Households and businesses played a key role in reducing peak demand and capping wholesale electricity costs in South Australia last month, with data showing that rooftop solar played a major role in reducing and deferring demand peaks in the midst of the heatwave.
Solar Citizens states that rooftop solar was providing more capacity at the demand peak than would have been offered by the now-closed Northern coal-fired power station in Port Augusta.
Because of the rooftop solar capacity, and because a large chunk of it is consumed on site within the household or business that has installed the solar, grid demand (the part that needs to be actively managed by the grid operator) did not actually peak until after 6pm on both a Thursday and Friday in mid-January.
On that Thursday, solar owners produced more power than the capacity of the now-closed Northern coal-fired power station in Port Augusta (see top graph, courtesy of Dylan McConnell of the Climate and Energy College) when grid demand would have peaked just after 3pm on Thursday without the state’s solar.
“Without solar, demand on the grid would have peaked just after 3pm on Thursday,” Dan Spencer, the South Australia campaigner for Solar Citizens said in a statement.
“Instead, rooftop solar provided more power than the now-closed Northern power station in Port Augusta, keeping the lights on with clean energy.”
And on Friday, he noted, rooftop solar reduced the peak by 358.6MW “far exceeding the capacity of the government’s new backup generators.”
Indeed, as energy analyst Simon Holmes a Court notes in this separate piece, the emergency back-up diesel generators ordered by the South Australia government have yet to be switched on, despite claims by federal energy minister Josh Frydenberg.
The results from the rooftop solar capacity in South Australia are not unusual. State network operators and grid owners have reported for the last few years that rooftop solar has pushed back the peaks from mid to late afternoon to early evening.
And, for the first time in more than a century of grid power supplies, it is the customers who are having a major influence on this – a phenomenon that is set to grow as rooftop solar and other “distributed generation” grows to near 50 percent of all supply within a few decades.
“Everyday people generating their own clean power meant that peak demand was pushed back by more than 4 hours until after 7pm on Thursday and by nearly 3 hours on Friday,” Spencer wrote.
Spencer said the failure of Victorian coal plant Loy Yang B during the heatwave on Thursday highlights the need for South Australia to continue investing in renewable energy with storage.
“The failure of Victorian coal during the heatwave meant prices went up for South Australians. With a state election just around the corner, we’re calling on all parties to increase South Australia’s renewable target to bring more local renewables with storage to SA.
“Along with raising South Australia’s renewables target, we’re calling on all South Australian politicians to do more to make cost-cutting rooftop solar accessible to all South Australians,” Spencer said.

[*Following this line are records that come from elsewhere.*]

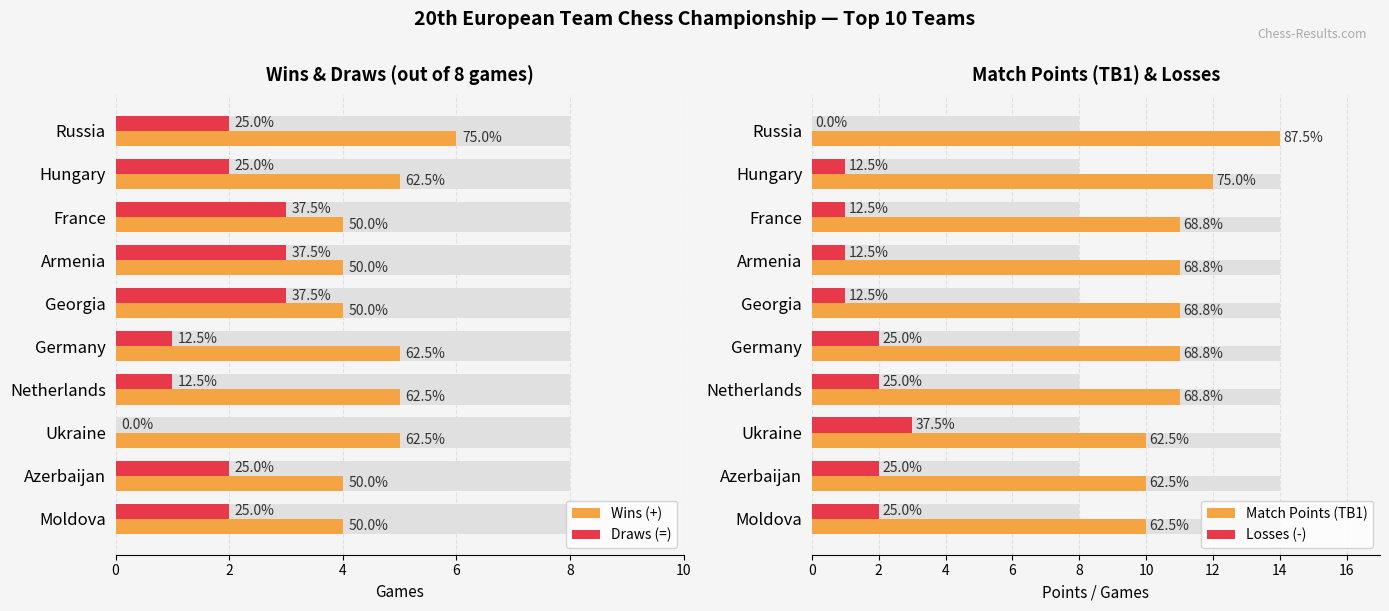

What is the average value of the Draws (=) series?

2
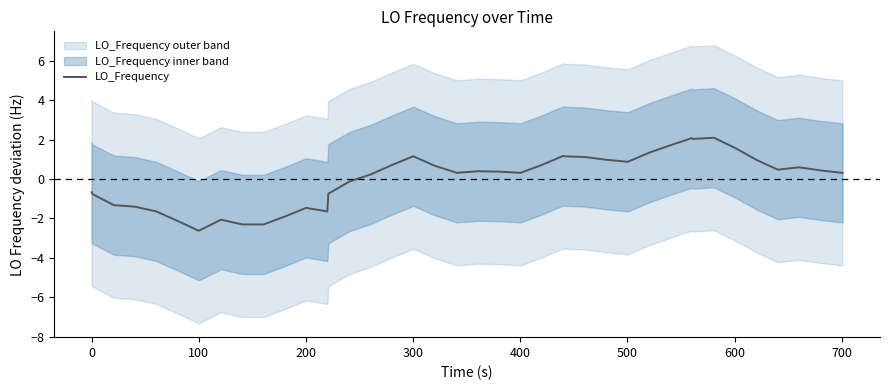

How many lines are shown in the chart?

1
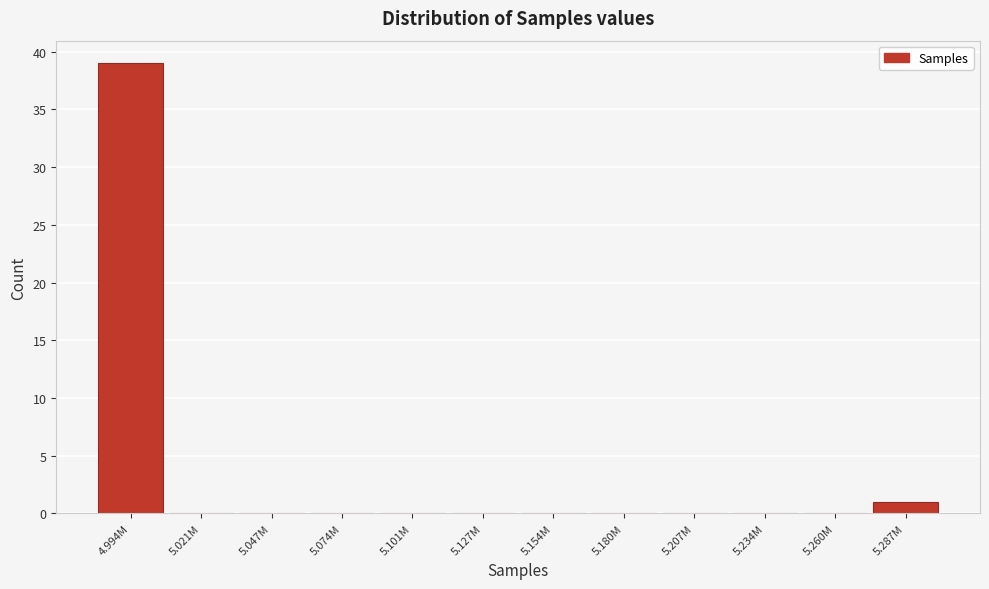

Reading left to right, list all the values displayed in this chart.

4.994M=39	5.021M=0	5.047M=0	5.074M=0	5.101M=0	5.127M=0	5.154M=0	5.180M=0	5.207M=0	5.234M=0	5.260M=0	5.287M=1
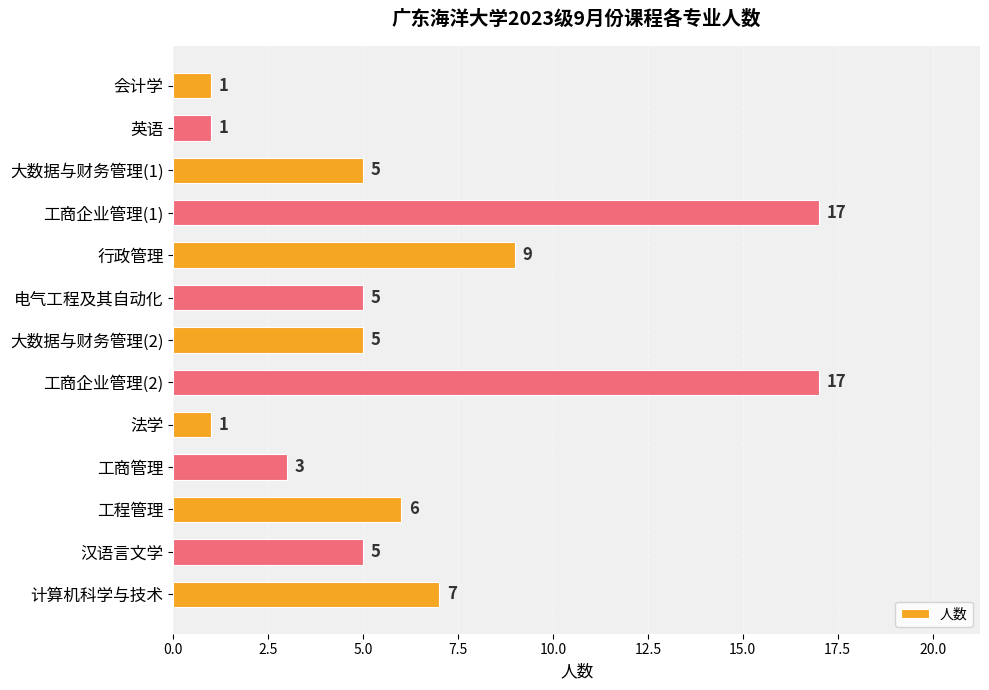

Where is the data nearest to the value 9?

行政管理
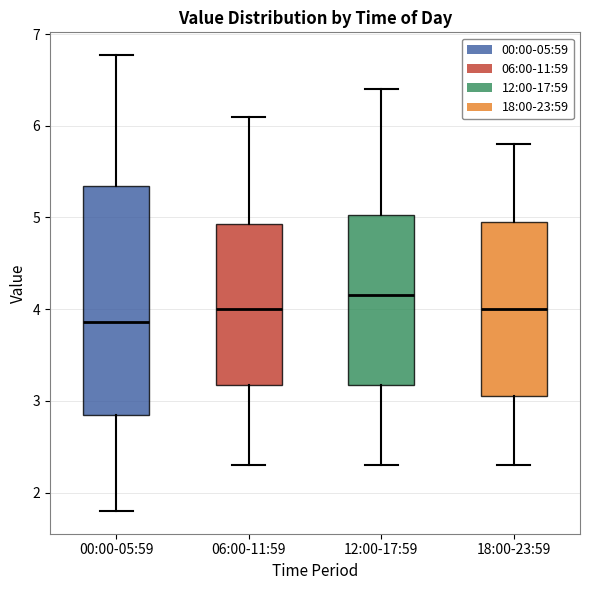

Where does the upper whisker of the box for 12:00-17:59 end on the y-axis? The values are not printed on the chart, so give them approximately, as read against the axis.

6.4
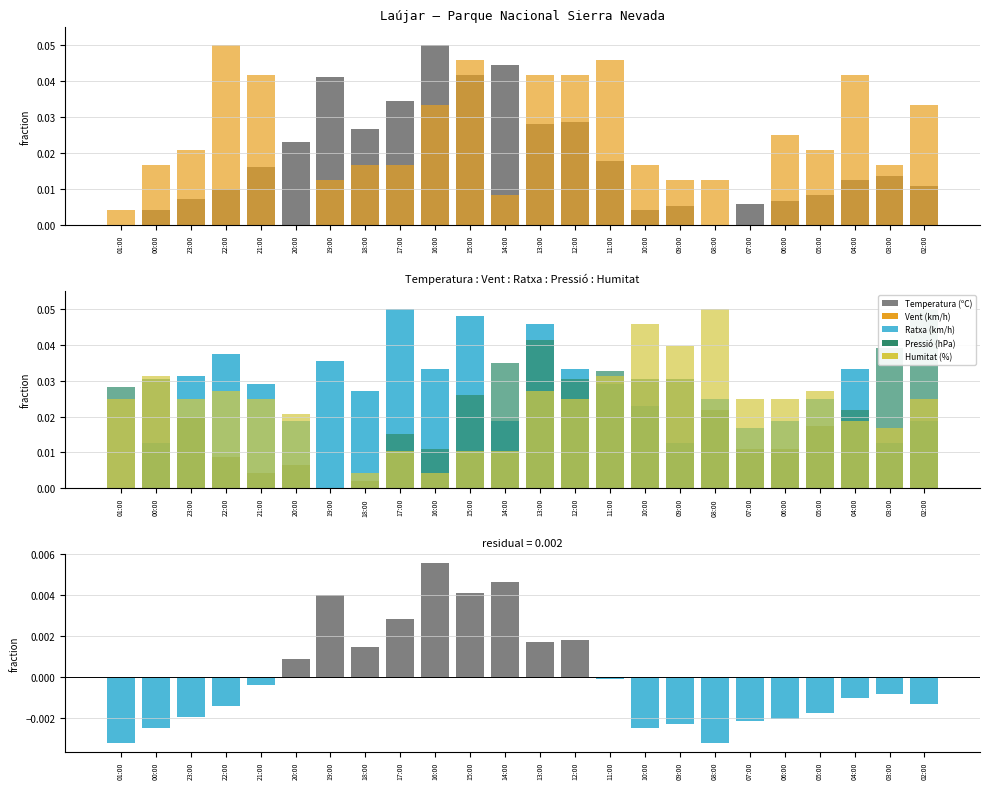

Count the number of data series in this chart.

6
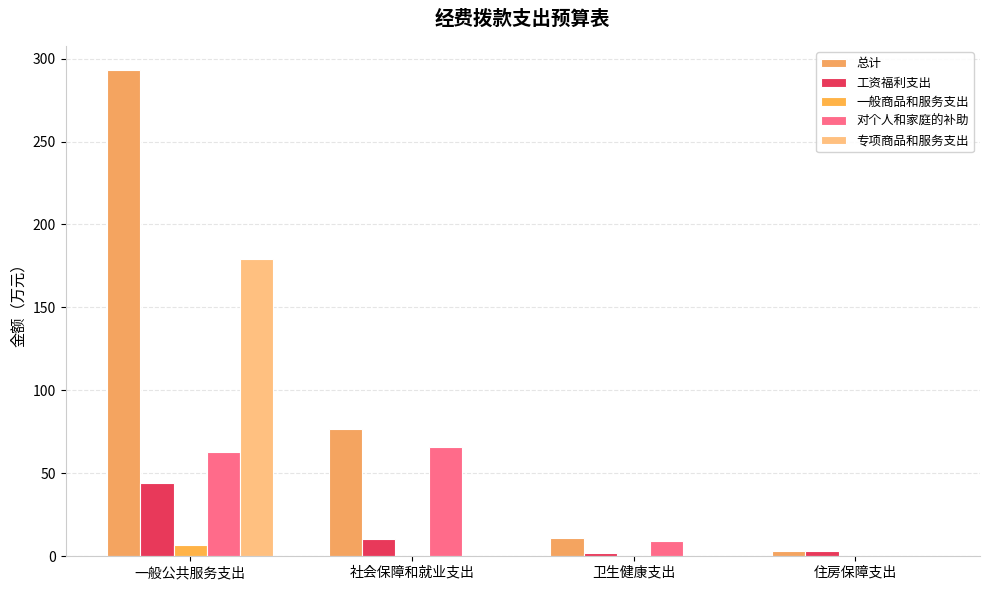

How many categories are shown in the chart?

4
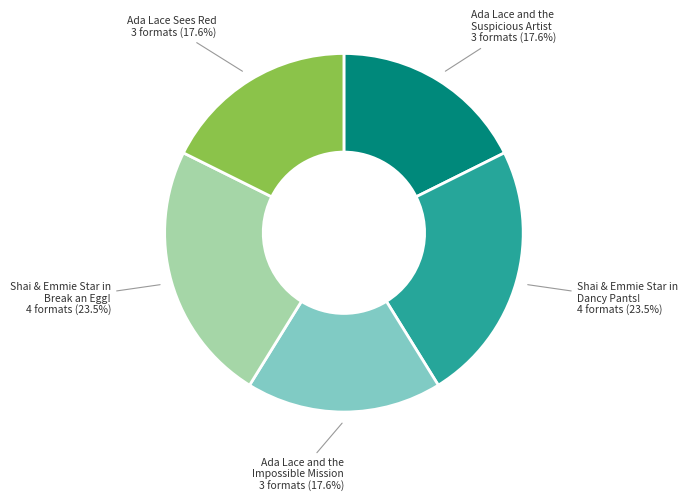

Count the number of slices in the pie.

5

“More accessible solar means that more people will be able to take back control of their electricity bills while helping to safeguard the grid.”
South Australia has some 730MW of rooftop solar across the state, and is about to become a major player in utility-scale solar, with the opening of the 6MW Whyalla solar farm, and another 500MW being built or planned at Bungala (Port Augusta), Whyalla steel, and Tailem Bend.
Spencer has been a key campaigner for the Aurora solar thermal project, which will deliver 150MW of capacity, and more than 800MWh of storage, from a new solar tower and molten salt storage facility near Port Augusta.
The Port August office for US developer SolarReserve, is to be formally opened by Premier Jay Weatherill on Tuesday.